Describe your educational background and training.
My path to forensic toxicology is a little non-linear. I got my bachelor’s degree in chemistry from the University of Wisconsin-Oshkosh and then I went on to get my PhD at Northern Illinois University (NIU). While at NIU, I focused on nanotechnology and material science. I developed catalysts for energy storage and conversion applications, primarily hydrogen fuel cells. Once I completed my PhD, I wanted to keep doing research that straddled fundamental and applied science. I then went to Sandia National Lab, where I was a postdoc for just under two years. There, I studied the safety and reliability of lithium-ion batteries for grid-level energy storage installations. While at Sandia, I really liked how applied the work was, but I was looking for a bit of a change. Primarily, I was hoping to move back to Wisconsin, which is where I am from. I knew I wanted to work on real-world problems with direct impact, which is how I came across forensic toxicology.
What are your research goals?
I focus broadly on the action and detection of drugs of abuse in humans. Put another way, we’re looking at detecting drugs in human specimens or understanding how they impact human performance, specifically driving impairment. But, we also like to make sure that the tools and resources we develop are translatable and accessible to others. For example, one of our projects aims to analyze mass spectrometry data through an online toolkit. Our goal is to develop workflows through transparent mechanisms to expedite adoption by practitioners and have an impact on the field.
Why did you become affiliated with the MET program?
It was the students that drew me. I’ve had the opportunity to interact with some graduate students from the MET program and I’ve been really impressed. They have diverse backgrounds and skill sets, which draws me, maybe because of my own nonlinear pathway. I value people that have different perspectives than I have because it enriches the work that we do. I think MET cultivates skill set diversification in its student cohorts.
Describe your mentoring style.
I always struggle with this one because I try to be student-centered, which means that my mentoring style has to be diverse. I’m always learning and trying to find ways to meet the needs of my students. I also try to be focused on my student’s personal and professional goals so I can tailor experiences and opportunities to their needs. The foundation is that I’m accessible and I cultivate a safe space in which to grow.
In your experience, which characteristics make graduate students successful?

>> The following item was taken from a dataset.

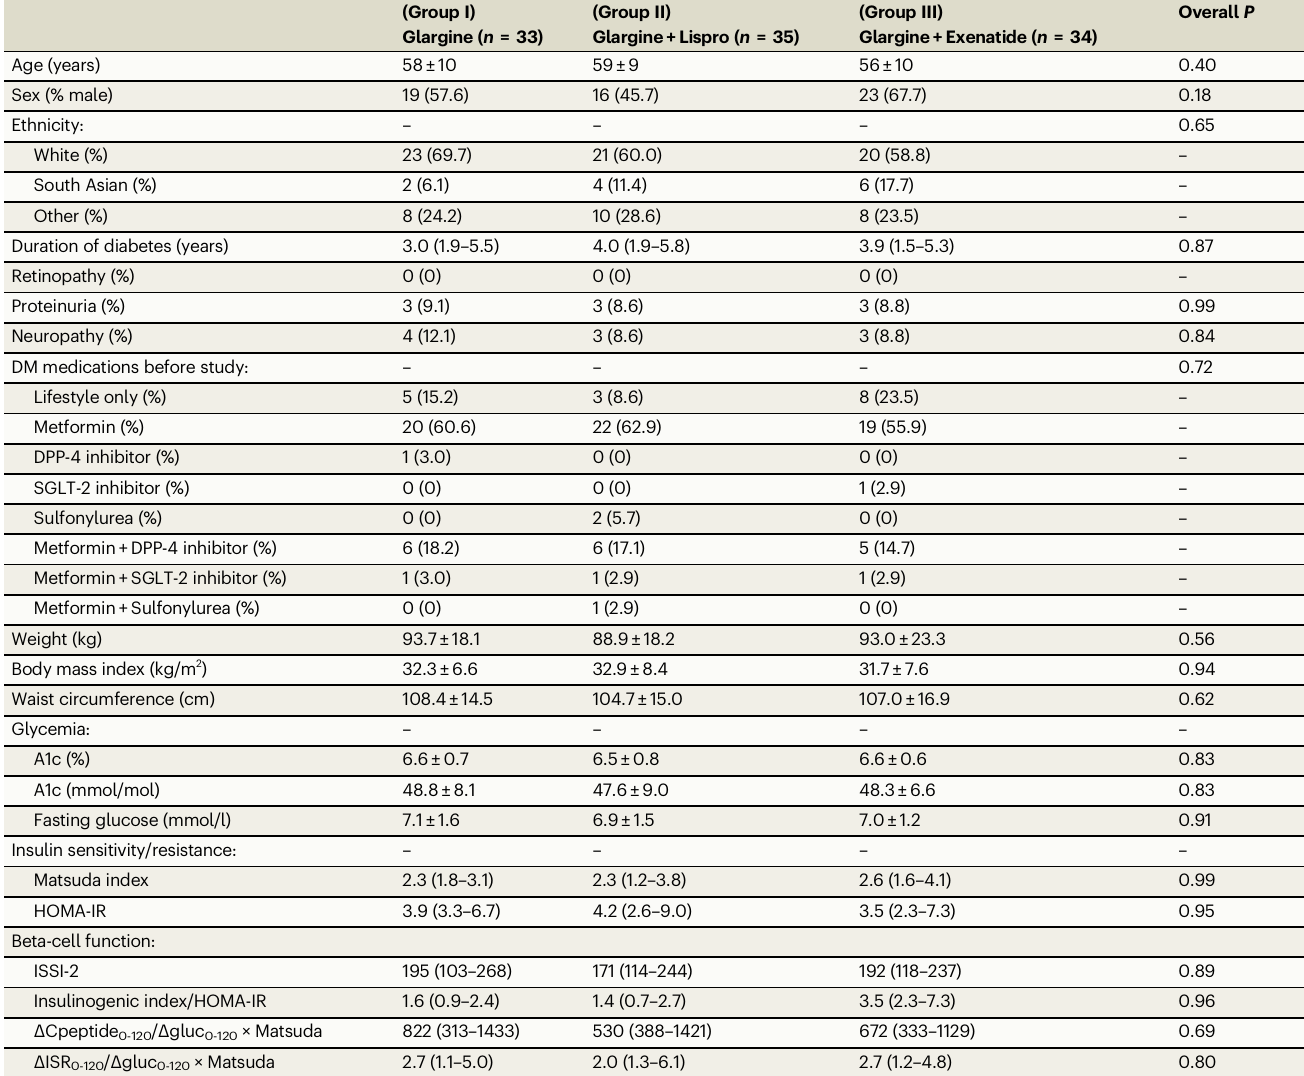
Table 1 | Baseline characteristics of the three groups: (I) Glargine, (II) Glargine + Lispro, and (III) Glargine +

Tenacity. I joke that you get a PhD because you’re just very stubborn. More seriously, I think that PhDs are successful in that they’re willing to face adversity in their projects. They’re always going to have experiments failing, they’re always going to be challenges. We’re working on the edge of knowledge, there isn’t necessarily an answer to the question you’re asking. Scientists have to be confident in themselves, and willing to try different approaches until progress is made.
Any other advice you’d give to graduate students?
I encourage graduate students to pursue and advocate for what they want to do. I think students get a lot of advice that is well-intended but does not necessarily reflect current market conditions or the student’s professional goals. So, I try to empower students to be vocal about what they really want or, perhaps more importantly, what they do not want. There are a lot of different career options and students need to be aware of them and then feel supported in pursuing what works for them.